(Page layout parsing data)
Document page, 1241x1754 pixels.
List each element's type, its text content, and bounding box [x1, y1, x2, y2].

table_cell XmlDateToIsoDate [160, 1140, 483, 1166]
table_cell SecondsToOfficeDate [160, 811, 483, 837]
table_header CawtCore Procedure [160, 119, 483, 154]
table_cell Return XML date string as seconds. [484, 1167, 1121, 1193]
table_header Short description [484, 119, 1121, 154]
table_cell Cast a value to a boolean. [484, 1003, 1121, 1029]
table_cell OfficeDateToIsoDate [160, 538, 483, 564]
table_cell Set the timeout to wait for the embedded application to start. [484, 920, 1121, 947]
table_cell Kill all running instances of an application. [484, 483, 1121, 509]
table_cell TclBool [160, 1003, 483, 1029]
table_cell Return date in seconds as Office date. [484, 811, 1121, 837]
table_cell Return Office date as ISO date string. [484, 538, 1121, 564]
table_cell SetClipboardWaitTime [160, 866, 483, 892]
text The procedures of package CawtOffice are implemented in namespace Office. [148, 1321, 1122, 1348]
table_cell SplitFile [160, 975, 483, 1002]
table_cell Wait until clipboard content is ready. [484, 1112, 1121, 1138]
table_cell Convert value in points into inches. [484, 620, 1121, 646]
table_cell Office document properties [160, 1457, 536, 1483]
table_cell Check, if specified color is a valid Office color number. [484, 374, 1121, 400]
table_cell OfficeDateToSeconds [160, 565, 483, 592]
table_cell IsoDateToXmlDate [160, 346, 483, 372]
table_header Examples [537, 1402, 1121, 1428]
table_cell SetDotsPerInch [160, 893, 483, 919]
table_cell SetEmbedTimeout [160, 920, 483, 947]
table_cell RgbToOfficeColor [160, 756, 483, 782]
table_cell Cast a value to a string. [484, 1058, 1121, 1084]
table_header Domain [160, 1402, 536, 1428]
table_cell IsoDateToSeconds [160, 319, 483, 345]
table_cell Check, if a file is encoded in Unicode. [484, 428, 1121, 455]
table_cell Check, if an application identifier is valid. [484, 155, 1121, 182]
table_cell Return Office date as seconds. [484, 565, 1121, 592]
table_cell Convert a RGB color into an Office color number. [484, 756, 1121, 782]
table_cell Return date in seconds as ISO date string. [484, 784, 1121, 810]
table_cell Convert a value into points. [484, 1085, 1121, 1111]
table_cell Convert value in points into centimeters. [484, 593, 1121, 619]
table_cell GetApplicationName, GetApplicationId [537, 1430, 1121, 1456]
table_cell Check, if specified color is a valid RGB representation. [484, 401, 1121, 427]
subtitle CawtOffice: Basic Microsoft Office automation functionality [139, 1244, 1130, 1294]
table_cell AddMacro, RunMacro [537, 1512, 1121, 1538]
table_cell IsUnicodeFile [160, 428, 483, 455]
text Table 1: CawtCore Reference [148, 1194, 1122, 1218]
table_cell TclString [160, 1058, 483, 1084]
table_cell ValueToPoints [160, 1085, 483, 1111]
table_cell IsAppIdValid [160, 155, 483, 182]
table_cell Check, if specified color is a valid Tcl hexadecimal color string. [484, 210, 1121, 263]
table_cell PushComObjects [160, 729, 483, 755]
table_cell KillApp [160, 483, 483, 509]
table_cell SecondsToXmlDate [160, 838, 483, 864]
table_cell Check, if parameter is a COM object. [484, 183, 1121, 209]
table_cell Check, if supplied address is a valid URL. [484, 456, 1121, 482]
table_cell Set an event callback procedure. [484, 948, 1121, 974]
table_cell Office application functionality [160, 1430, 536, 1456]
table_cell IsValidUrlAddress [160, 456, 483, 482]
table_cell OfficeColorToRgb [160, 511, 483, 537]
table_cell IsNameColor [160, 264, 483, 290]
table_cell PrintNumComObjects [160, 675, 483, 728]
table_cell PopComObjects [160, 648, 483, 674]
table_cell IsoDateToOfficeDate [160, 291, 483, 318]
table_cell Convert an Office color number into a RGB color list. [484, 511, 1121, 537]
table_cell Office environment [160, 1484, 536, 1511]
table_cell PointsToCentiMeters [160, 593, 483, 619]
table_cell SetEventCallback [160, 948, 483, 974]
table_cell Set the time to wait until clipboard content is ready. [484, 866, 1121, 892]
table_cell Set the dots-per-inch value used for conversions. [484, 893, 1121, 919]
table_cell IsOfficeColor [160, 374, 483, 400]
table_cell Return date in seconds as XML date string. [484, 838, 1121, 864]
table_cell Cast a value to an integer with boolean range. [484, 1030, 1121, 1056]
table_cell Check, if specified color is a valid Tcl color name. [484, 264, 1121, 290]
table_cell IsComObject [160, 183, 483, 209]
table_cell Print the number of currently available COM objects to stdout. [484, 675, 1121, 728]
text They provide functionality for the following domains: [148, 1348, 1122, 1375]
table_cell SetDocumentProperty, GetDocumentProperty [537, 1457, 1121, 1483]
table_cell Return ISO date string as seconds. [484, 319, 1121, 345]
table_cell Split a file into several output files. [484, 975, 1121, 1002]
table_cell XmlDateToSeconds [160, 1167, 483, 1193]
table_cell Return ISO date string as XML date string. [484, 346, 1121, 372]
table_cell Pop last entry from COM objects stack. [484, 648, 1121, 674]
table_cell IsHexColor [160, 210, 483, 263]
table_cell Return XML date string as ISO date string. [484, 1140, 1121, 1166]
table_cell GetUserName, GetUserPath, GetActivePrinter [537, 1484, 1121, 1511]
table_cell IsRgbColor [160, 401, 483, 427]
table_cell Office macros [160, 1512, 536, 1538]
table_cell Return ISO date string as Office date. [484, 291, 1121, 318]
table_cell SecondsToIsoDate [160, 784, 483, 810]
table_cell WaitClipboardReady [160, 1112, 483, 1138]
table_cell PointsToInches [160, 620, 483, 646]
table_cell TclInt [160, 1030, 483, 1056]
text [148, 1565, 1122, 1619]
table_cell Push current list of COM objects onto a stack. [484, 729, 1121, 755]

» Instructions for the task
Count the lines of these entries that hold the string "Cast", and give only that number.

» Solved exercise
3